Two hardware stack pointers, one for kernel stack and one for user mode
stack of each task, but maybe a third, interrupt stack.
At least two corresponding processor modes, a user mode with access only
to 'safe' instructions, and a privileged one that can do anything. But would
additional modes for interrupt handlers and system call handlers be
beneficial?
I would also consider it a significant security problem if when a task enters
the kernel, kernel data is stored on the task's user-mode stack, since the
task could fish around beyond the end of its stack and sniff private data. (This
is, if I understand correctly, the reason ARM system mode is unused.)
But on the other hand, if each task didn't need a separate kernel stack, then
there could be 4k or 8k less memory use per thread.
Is it necessarily the case that the more similar to x86, the better Linux 'fits'
the architecture?
I apologise if theoretical questions of this nature are not appropriate, and
appreciate any redirection to anywhere where they might be more so.
--
James Crosby
^ permalink raw reply [flat|nested] 2+ messages in thread
* Re: Ideal Architecture for Linux
2008-02-19 14:01 Ideal Architecture for Linux James Crosby
@ 2008-02-19 17:37 ` H. Peter Anvin
0 siblings, 0 replies; 2+ messages in thread
From: H. Peter Anvin @ 2008-02-19 17:37 UTC (permalink / raw)
To: James Crosby; +Cc: linux-kernel
James Crosby wrote:
> A stack based architecture is best, it makes nested interrupts, and general
> interruptibility very easy.
If you mean stack-based register file, then that's *not* desirable;
Linux depends on gcc which prefers a flat register file. 16 registers
minimum.
> Two hardware stack pointers, one for kernel stack and one for user mode
> stack of each task, but maybe a third, interrupt stack.

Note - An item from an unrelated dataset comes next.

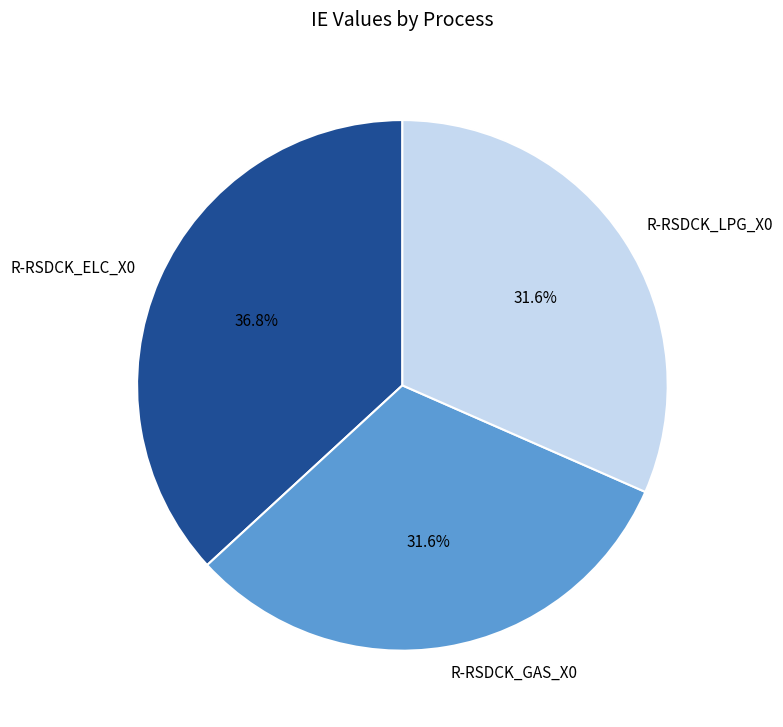

To the nearest percent, what is the combined percentage of R-RSDCK_GAS_X0 and R-RSDCK_ELC_X0?

68%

Don't necessarily have to be hardware registers, although it speed
things up. Interrupt stacks are good.
> At least two corresponding processor modes, a user mode with access only
> to 'safe' instructions, and a privileged one that can do anything. But would
> additional modes for interrupt handlers and system call handlers be
> beneficial?
Not in Linux.
> I would also consider it a significant security problem if when a task enters
> the kernel, kernel data is stored on the task's user-mode stack, since the
> task could fish around beyond the end of its stack and sniff private data. (This
> is, if I understand correctly, the reason ARM system mode is unused.)
>
> But on the other hand, if each task didn't need a separate kernel stack, then
> there could be 4k or 8k less memory use per thread.
No, it would just be in a different place. Linux will *NOT* accommodate
this model.
> Is it necessarily the case that the more similar to x86, the better Linux 'fits'
> the architecture?
No, the x86 is lacking quite a few key features.
Linux would prefer to have address space numbers, instructions for
user-space memory access in kernel mode, and a larger page size (4K is
really too small for modern multi-gigabyte machines.)
The design of the I/O infrastructure is another matter, too.